Lines excerpted from a collection:
☆ ☆ ☆
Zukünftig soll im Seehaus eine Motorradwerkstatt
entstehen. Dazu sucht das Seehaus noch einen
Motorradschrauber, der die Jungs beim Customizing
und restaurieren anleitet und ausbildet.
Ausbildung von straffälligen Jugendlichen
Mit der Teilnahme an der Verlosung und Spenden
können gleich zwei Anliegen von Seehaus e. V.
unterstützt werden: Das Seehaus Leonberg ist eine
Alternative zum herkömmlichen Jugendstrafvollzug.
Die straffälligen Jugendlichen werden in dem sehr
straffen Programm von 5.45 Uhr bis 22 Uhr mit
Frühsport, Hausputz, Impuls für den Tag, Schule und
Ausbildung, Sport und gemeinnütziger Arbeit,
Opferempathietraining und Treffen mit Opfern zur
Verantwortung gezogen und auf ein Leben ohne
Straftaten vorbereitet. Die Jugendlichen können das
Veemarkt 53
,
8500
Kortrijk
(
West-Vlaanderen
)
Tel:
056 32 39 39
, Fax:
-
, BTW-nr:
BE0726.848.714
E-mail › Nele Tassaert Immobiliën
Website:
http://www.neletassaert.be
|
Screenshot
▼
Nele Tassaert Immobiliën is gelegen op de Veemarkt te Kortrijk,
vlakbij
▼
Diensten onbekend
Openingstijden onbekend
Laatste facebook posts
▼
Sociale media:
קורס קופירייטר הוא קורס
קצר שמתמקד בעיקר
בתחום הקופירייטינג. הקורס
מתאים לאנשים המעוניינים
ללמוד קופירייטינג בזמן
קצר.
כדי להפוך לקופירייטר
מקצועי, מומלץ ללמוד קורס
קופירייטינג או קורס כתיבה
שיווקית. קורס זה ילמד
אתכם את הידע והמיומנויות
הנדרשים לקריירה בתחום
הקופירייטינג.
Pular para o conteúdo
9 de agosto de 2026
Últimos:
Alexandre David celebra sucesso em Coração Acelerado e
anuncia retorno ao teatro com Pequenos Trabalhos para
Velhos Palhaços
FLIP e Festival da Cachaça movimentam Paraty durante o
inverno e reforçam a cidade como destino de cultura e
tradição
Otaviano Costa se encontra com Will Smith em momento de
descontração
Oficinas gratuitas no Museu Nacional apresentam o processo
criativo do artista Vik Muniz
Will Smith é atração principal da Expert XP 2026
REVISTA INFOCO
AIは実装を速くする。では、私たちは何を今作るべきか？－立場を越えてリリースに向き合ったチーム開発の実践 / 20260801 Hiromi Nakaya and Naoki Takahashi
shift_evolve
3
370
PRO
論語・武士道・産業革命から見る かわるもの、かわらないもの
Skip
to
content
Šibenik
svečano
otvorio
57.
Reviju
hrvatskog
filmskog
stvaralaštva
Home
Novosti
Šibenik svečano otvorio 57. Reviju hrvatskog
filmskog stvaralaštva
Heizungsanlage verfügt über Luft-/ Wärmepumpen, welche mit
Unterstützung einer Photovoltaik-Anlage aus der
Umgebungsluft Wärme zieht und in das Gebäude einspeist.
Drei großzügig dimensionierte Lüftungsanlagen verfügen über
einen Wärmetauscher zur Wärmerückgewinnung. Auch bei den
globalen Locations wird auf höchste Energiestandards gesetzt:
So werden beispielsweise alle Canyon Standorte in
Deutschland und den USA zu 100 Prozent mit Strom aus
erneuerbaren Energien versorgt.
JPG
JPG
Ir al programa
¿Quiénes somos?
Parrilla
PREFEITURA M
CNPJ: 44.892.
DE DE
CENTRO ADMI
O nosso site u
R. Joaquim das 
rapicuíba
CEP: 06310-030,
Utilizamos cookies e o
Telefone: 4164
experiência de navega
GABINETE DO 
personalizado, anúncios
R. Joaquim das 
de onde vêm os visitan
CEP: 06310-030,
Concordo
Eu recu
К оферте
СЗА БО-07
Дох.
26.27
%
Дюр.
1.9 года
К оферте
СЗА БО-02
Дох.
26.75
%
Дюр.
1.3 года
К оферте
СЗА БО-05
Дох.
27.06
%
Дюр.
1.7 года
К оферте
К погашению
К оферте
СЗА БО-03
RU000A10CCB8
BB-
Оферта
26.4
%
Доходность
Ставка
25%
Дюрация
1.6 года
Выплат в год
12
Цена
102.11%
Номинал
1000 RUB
☆ ☆ ☆
- **REQUIRED WORK**
Report every line above that contains the string "stvaralaštva", copying each line in full. Matching is case-sensitive.

- **FINISHED EXERCISE**
stvaralaštva
filmskog stvaralaštva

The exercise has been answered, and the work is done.